Rolling Update
Incrementally replace instances with new versions: max surge, max unavailable, health check integration, and handling backward-incompatible changes.
What Is a Rolling Update?
A rolling update incrementally replaces instances of the old version with the new version, one batch at a time. At no point during the deployment is the service completely down — there are always some instances of the old or new version serving traffic. This gives you zero downtime without the full infrastructure cost of blue-green.
Rolling updates are the default deployment strategy in Kubernetes (`RollingUpdate` is the default `Deployment` strategy). They are also native to AWS Auto Scaling Groups, Elastic Beanstalk, and most PaaS platforms. Understanding rolling updates deeply — including their limitations — is essential for any backend or platform interview.
Key Parameters: maxSurge and maxUnavailable
Kubernetes rolling update strategy is controlled by two parameters:
| Parameter | Definition | Default | Effect when increased |
|---|---|---|---|
| `maxUnavailable` | Max number of pods that can be unavailable during the update | 25% | Faster rollout, more capacity reduction |
| `maxSurge` | Max number of pods that can exist above the desired count | 25% | Faster rollout, higher temporary cost |
# Kubernetes Deployment rolling update configuration
apiVersion: apps/v1
kind: Deployment
metadata:
name: payment-service
spec:
replicas: 10
strategy:
type: RollingUpdate
rollingUpdate:
maxSurge: 2 # Allow up to 12 pods total (10 + 2)
maxUnavailable: 0 # Never reduce below 10 pods
template:
spec:
containers:
- name: payment-service
image: payment-service:v2.0
readinessProbe:
httpGet:
path: /health/ready
port: 8080
initialDelaySeconds: 10
periodSeconds: 5
failureThreshold: 3Setting `maxUnavailable: 0` and `maxSurge: N` is the safest configuration for production: it never takes capacity below the desired count. New pods are started (up to the surge limit) and only when they pass readiness checks are old pods terminated. This prevents any service degradation during the rollout.

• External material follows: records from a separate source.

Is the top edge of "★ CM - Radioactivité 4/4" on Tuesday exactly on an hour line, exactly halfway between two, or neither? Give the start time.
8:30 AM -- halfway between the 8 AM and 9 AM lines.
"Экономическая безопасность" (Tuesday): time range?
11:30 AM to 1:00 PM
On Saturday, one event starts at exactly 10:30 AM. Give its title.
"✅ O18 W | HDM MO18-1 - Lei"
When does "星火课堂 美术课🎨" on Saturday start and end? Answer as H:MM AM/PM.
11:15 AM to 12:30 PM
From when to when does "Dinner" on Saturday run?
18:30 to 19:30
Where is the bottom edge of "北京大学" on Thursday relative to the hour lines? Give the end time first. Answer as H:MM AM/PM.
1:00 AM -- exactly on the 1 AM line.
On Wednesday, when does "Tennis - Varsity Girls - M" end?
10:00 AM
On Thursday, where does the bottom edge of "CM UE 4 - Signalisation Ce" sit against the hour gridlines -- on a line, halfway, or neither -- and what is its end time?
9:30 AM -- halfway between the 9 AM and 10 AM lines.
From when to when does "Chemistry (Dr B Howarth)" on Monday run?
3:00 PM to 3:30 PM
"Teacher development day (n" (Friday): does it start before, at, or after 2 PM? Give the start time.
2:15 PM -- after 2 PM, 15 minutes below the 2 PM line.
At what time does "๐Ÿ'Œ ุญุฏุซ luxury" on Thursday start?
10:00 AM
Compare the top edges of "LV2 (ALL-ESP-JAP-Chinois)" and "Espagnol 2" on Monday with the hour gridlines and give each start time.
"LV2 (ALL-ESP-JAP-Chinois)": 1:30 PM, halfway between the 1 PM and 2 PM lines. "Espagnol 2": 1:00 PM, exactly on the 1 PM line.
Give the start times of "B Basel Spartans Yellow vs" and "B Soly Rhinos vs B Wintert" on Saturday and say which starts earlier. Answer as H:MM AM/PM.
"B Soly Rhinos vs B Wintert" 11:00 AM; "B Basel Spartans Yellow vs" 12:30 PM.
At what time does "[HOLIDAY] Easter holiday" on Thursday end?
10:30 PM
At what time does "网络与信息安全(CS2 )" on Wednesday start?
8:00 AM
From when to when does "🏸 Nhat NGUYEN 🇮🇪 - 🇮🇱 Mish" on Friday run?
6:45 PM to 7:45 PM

Health Checks Are Critical
A rolling update without properly configured health checks is dangerous. Kubernetes uses two types of probes:
- Readiness probe: Gates when a pod starts receiving traffic. If the readiness probe fails, Kubernetes removes the pod from the service endpoint (stops sending it traffic) but does NOT restart it. New pods in a rolling update must pass readiness before old pods are terminated.
- Liveness probe: Detects when a pod is unhealthy and needs to be restarted. A failing liveness probe causes Kubernetes to kill and restart the pod. Do not set these too aggressively or you'll cause restart loops during slow startup.
The Readiness Probe Timing Gap
There is a subtle race condition in Kubernetes: when a pod passes its readiness probe and is added to the endpoint, there is a brief window before all kube-proxies update their iptables rules. Set `terminationGracePeriodSeconds` to at least 30 seconds on old pods so in-flight connections drain gracefully before the pod dies.
The Backward Compatibility Problem
During a rolling update, both versions are serving traffic simultaneously. This is the fundamental constraint that makes rolling updates more complex than blue-green. You must ensure:
- API backward compatibility: If v2.0 changes an API response format, clients consuming it may receive either the old or new format during the rollout window. Design APIs to be forward-compatible (add fields, never rename or remove).
- Message format compatibility: If services communicate via a queue or event stream, v1.0 consumers may receive messages produced by v2.0 producers (and vice versa). Use schema evolution patterns (Avro, Protobuf with backward-compatible changes).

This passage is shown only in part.